Web-based software that enable online interaction includes browsers, forums, blogs, mailing lists, content management systems, chat rooms, wikis, video conferencing, file sharing, and cloud collaboration. Through these products and systems, participation takes many forms. For example, retail websites allow customers to participate in the sales process by leaving reviews of products and services. Marketing researchers use surveys and online focus groups to gather feedback. Media outlets enable people to participate in the creation of news by using the Internet to upload in-person observations of important events.

One of the most comprehensive examples of online participation is in social networking. Social networks use an array of web-based functionality to encourage engagement and interaction in a virtual community. People set up profiles, select avatars, create an entire persona that may or may not represent a real personality, create and upload information, and effectively live an electronic life.
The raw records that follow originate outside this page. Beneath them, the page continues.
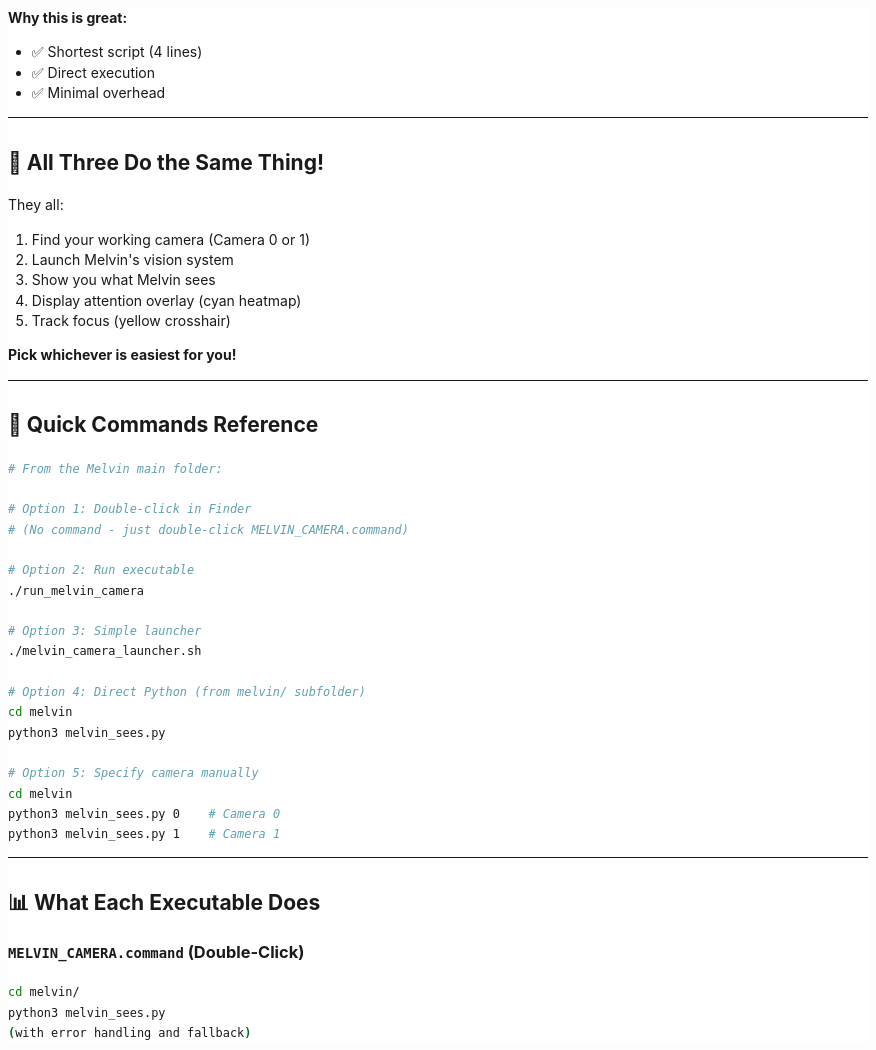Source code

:**Why this is great:**
- ✅ Shortest script (4 lines)
- ✅ Direct execution
- ✅ Minimal overhead

---

## 🎯 All Three Do the Same Thing!

They all:
1. Find your working camera (Camera 0 or 1)
2. Launch Melvin's vision system
3. Show you what Melvin sees
4. Display attention overlay (cyan heatmap)
5. Track focus (yellow crosshair)

**Pick whichever is easiest for you!**

---

## 🚀 Quick Commands Reference

```bash
# From the Melvin main folder:

# Option 1: Double-click in Finder
# (No command - just double-click MELVIN_CAMERA.command)

# Option 2: Run executable
./run_melvin_camera

# Option 3: Simple launcher
./melvin_camera_launcher.sh

# Option 4: Direct Python (from melvin/ subfolder)
cd melvin
python3 melvin_sees.py

# Option 5: Specify camera manually
cd melvin
python3 melvin_sees.py 0    # Camera 0
python3 melvin_sees.py 1    # Camera 1
```

---

## 📊 What Each Executable Does

### `MELVIN_CAMERA.command` (Double-Click)
```bash
cd melvin/
python3 melvin_sees.py
(with error handling and fallback)
```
Through the burgeoning use of always-connected smart devices such as tablets and smartphones, online participation can almost crowd out real life as people constantly text, microblog, email, and update their online profiles in real time.
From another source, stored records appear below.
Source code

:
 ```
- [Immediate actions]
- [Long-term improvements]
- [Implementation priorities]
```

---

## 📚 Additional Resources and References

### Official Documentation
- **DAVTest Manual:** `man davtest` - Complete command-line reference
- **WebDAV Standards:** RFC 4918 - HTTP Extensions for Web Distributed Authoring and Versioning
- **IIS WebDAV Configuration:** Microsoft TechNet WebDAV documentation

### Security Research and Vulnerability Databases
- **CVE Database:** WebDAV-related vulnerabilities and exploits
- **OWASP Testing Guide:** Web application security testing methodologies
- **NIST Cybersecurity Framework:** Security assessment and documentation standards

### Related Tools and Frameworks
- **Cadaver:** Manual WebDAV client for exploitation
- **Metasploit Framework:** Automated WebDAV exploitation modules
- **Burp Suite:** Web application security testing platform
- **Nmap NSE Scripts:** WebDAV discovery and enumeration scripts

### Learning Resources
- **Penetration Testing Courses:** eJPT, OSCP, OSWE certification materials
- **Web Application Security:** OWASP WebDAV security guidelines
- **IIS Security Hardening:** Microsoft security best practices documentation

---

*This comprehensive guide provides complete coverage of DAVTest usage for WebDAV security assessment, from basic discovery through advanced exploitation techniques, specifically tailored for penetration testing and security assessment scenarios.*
Part of the attraction of online participation is a sense of belonging outside of the constraints of physicality or personality. A person can recreate themselves online, build a reputation, and gain recognition in a controlled fashion. Only the information that he wants to share is made available to the community. A person who may have had difficulty making friends or who was not popular in school can live any life he imagines, as long as he can maintain a consistent profile.
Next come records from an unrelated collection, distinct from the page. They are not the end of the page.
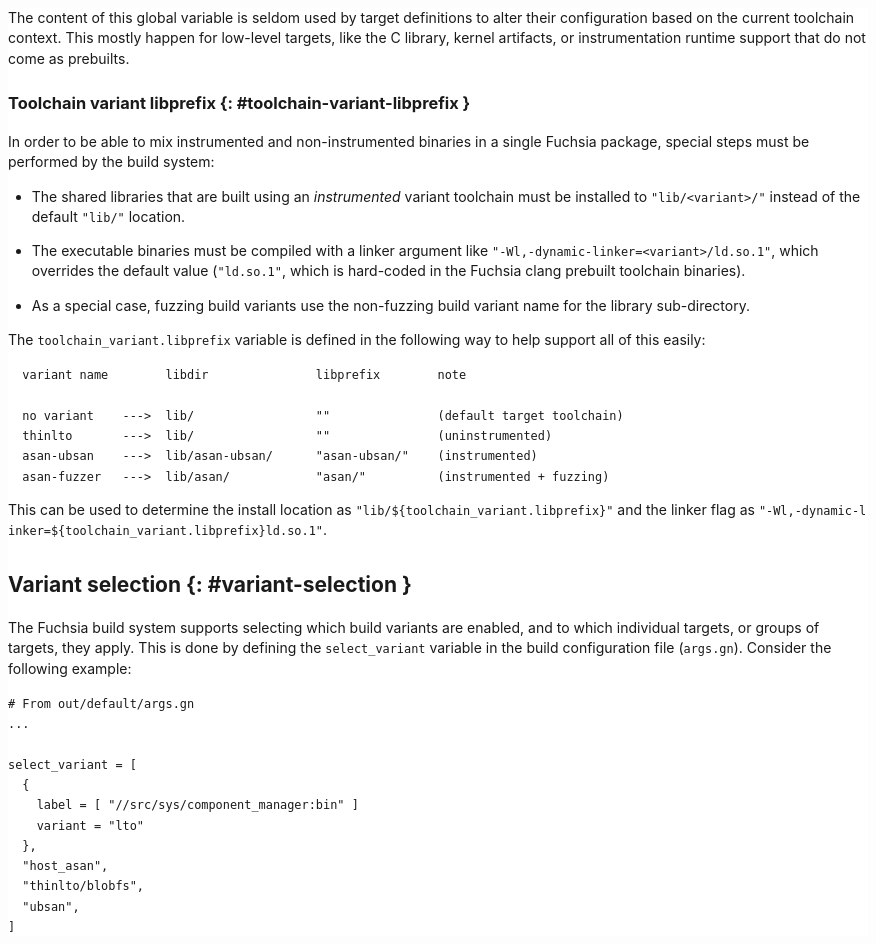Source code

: The content of this global variable is seldom used by target definitions
to alter their configuration based on the current toolchain context. This
mostly happen for low-level targets, like the C library, kernel artifacts,
or instrumentation runtime support that do not come as prebuilts.

### Toolchain variant libprefix  {: #toolchain-variant-libprefix }

In order to be able to mix instrumented and non-instrumented binaries in a single
Fuchsia package, special steps must be performed by the build system:

- The shared libraries that are built using an *instrumented* variant toolchain
  must be installed to `"lib/<variant>/"` instead of the default `"lib/"` location.

- The executable binaries must be compiled with a linker argument like
  `"-Wl,-dynamic-linker=<variant>/ld.so.1"`, which overrides the default value
  (`"ld.so.1"`, which is hard-coded in the Fuchsia clang prebuilt toolchain binaries).

- As a special case, fuzzing build variants use the non-fuzzing build variant
  name for the library sub-directory.

The `toolchain_variant.libprefix` variable is defined in the following way to help
support all of this easily:

```none
  variant name        libdir               libprefix        note

  no variant    --->  lib/                 ""               (default target toolchain)
  thinlto       --->  lib/                 ""               (uninstrumented)
  asan-ubsan    --->  lib/asan-ubsan/      "asan-ubsan/"    (instrumented)
  asan-fuzzer   --->  lib/asan/            "asan/"          (instrumented + fuzzing)
```

This can be used to determine the install location as `"lib/${toolchain_variant.libprefix}"`
and the linker flag as `"-Wl,-dynamic-linker=${toolchain_variant.libprefix}ld.so.1"`.


## Variant selection  {: #variant-selection }

The Fuchsia build system supports selecting which build variants are
enabled, and to which individual targets, or groups of targets, they
apply. This is done by defining the `select_variant` variable in the
build configuration file (`args.gn`). Consider the following example:

```
# From out/default/args.gn
...

select_variant = [
  {
    label = [ "//src/sys/component_manager:bin" ]
    variant = "lto"
  },
  "host_asan",
  "thinlto/blobfs",
  "ubsan",
]
```


[gn-toolchain]: https://gn.googlesource.com/gn/+/main/docs/reference.md#toolchain-overview
[gn-toolchains-overview]: /docs/development/build/build_system/internals/toolchains/gn_toolchains_overview.md
[elf-shared-library-redirection]: /docs/development/build/build_system/internals/toolchains/elf_shared_library_redirection.md
[clang-asan]: https://clang.llvm.org/docs/AddressSanitizer.html
[clang-ubsan]: https://clang.llvm.org/docs/UndefinedBehaviorSanitizer.html
[enable-variants]: https://cs.opensource.google/fuchsia/fuchsia/+/main:build/toolchain/variant_toolchain_suite.gni;drc=28b4b027204084d695ba0659a7ecb733196b543f;l=180
[exclude-variant-tags]: https://cs.opensource.google/fuchsia/fuchsia/+/main:build/toolchain/variant_toolchain_suite.gni;drc=28b4b027204084d695ba0659a7ecb733196b543f;l=151
[toolchain_tags.gni]: https://cs.opensource.google/fuchsia/fuchsia/+/main:build/toolchain/toolchain_tags.gni
[variant_tags.gni]: https://cs.opensource.google/fuchsia/fuchsia/+/main:build/toolchain/variant_tags.gni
Participation online has also significantly impacted business systems. Workers can more effectively collaborate from a distance by using the Internet as an intermediary. Companies enjoy more direct access to consumers through websites and forums. More importantly, perhaps, online participation has provided consumers with more power to sway companies. A single customer can have an exponential impact on a company's bottom line through the proliferation of one negative opinion that can spread like a virus through interconnected social networks.